Production post mortem: The opener of files and destroyer of peace

time to read 2 min | 307 words

A customer opened a support call about a recurring problem that they had in their system.

System.InvalidOperationException: Errno: 1224='The requested operation cannot be performed on a file with a user-mapped section open.
' (rc=0) - 'Failed to rvn_write_header 'headers.one', reason : FailOpenFile'. FailCode=FailOpenFile.
   at Sparrow.Server.Platform.PalHelper.ThrowLastError(FailCodes rc, Int32 lastError, String msg) in C:\Builds\RavenDB-Stable-4.2\42040\src\Sparrow.Server\Platform\PalHelper.cs:line 35
   at Voron.StorageEnvironmentOptions.DirectoryStorageEnvironmentOptions.WriteHeader(String filename, FileHeader* header) in C:\Builds\RavenDB-Stable-4.2\42040\src\Voron\StorageEnvironmentOptions.cs:line 706
   at Voron.Impl.FileHeaders.HeaderAccessor.Modify(ModifyHeaderAction modifyAction) in C:\Builds\RavenDB-Stable-4.2\42040\src\Voron\Impl\FileHeaders\HeaderAccessor.cs:line 200
   at Voron.Impl.Journal.WriteAheadJournal.JournalApplicator.SyncOperation.UpdateDatabaseStateAfterSync() in C:\Builds\RavenDB-Stable-4.2\42040\src\Voron\Impl\Journal\WriteAheadJournal.cs:line 998
   at Voron.Impl.Journal.WriteAheadJournal.JournalApplicator.LockTaskResponsible.RunTaskIfNotAlreadyRan() in C:\Builds\RavenDB-Stable-4.2\42040\src\Voron\Impl\Journal\WriteAheadJournal.cs:line 1192

And the code that failed was:

Based on that information, the issue is obvious. Someone is poking their nose into RavenDB’s files. It is important to understand that this will cause the I/O operation to fail. And since this is part of a critical path in managing the file, it will force the entire database to unload.

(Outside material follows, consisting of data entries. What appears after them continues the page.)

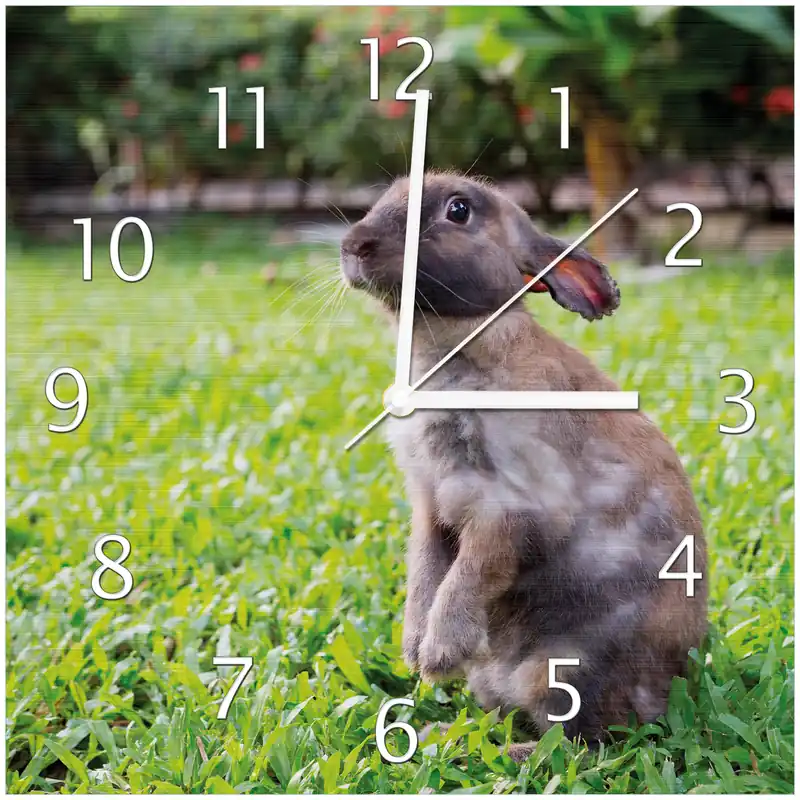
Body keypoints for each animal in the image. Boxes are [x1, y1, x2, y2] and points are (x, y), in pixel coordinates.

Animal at [339, 171, 707, 759]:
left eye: (459, 210)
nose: (353, 246)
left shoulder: (511, 507)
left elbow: (472, 570)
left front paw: (438, 654)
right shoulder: (430, 506)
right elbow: (425, 569)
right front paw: (414, 649)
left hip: (566, 671)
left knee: (578, 744)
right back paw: (444, 737)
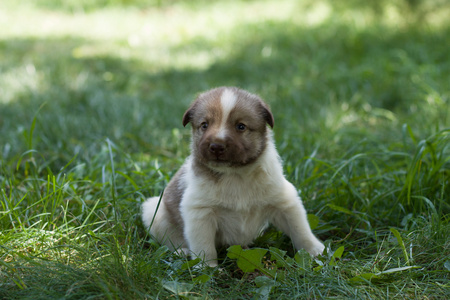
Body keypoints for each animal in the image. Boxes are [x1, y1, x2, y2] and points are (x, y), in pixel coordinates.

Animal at [141, 86, 324, 268]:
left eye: (241, 126)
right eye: (204, 125)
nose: (216, 146)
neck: (236, 175)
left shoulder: (284, 201)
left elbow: (300, 229)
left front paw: (315, 251)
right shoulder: (199, 212)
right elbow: (204, 246)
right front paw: (208, 268)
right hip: (154, 212)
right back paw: (182, 251)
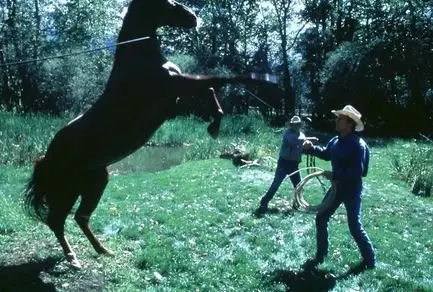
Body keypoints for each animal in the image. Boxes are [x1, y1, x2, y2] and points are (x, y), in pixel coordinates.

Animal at [23, 0, 276, 270]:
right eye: (168, 3)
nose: (194, 18)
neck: (139, 60)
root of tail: (47, 156)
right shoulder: (175, 90)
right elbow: (220, 79)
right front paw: (263, 80)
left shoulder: (175, 103)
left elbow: (209, 89)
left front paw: (214, 126)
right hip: (69, 189)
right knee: (57, 221)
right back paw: (73, 259)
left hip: (95, 182)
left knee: (80, 218)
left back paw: (103, 250)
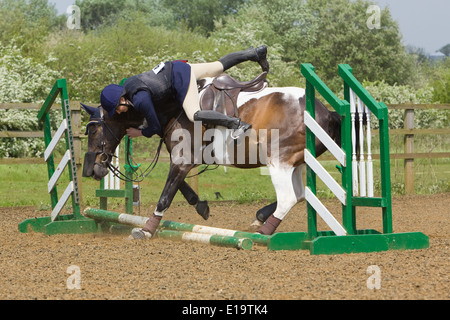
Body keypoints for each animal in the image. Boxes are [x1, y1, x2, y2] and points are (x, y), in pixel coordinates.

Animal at [81, 73, 342, 235]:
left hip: (279, 162)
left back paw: (263, 232)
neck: (173, 107)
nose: (89, 170)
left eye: (93, 129)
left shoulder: (182, 160)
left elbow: (166, 195)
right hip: (295, 163)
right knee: (300, 194)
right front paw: (201, 206)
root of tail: (325, 112)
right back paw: (260, 218)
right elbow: (181, 188)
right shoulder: (185, 161)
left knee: (289, 197)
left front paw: (146, 230)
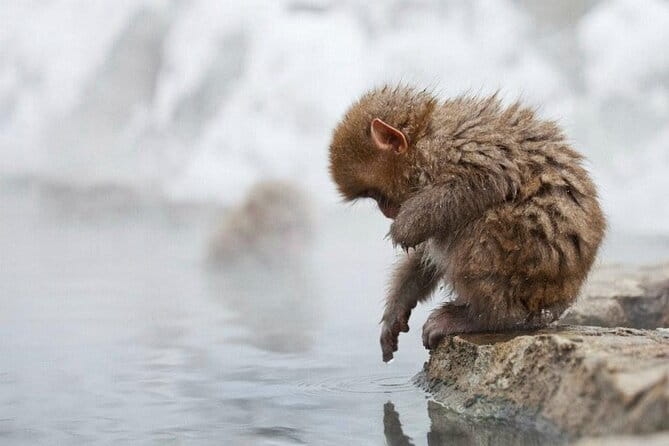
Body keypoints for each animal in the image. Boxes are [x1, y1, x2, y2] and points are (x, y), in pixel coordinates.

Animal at [329, 85, 605, 362]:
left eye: (377, 195)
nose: (386, 212)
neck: (424, 135)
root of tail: (565, 294)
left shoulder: (453, 148)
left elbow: (485, 178)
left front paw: (404, 227)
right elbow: (426, 250)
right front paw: (397, 309)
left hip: (531, 267)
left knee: (484, 225)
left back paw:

We asked the customer to make sure that all indexing services, anti virus programs and the like would be instructed to ignore the RavenDB directories and were assured that this is already the case.

That led us to a problem. If no one else is touching our files, is it possible that it is our own code that is causing the issue?

I asked the customer to use Process Monitor to track system calls made on that particular file.  It took a day or so, but they came back with:
8:13:31.4865562 AM MsMpEng.exe 3112 CreateFileMapping D:\RavenDB\Server\RavenData\System\headers.one FILE LOCKED WITH WRITERS SyncType: SyncTypeCreateSection, PageProtection: PAGE_EXECUTE

We had our culprit, Windows Defender would mess around in our files, causing some I/O operations to fail.  The customer added RavenDB’s directories to Windows Defender’s excluded list as well, and that should be the end of things.

Overall, this is a short issue, but it was only short because we were able to prove what other process was causing us issues.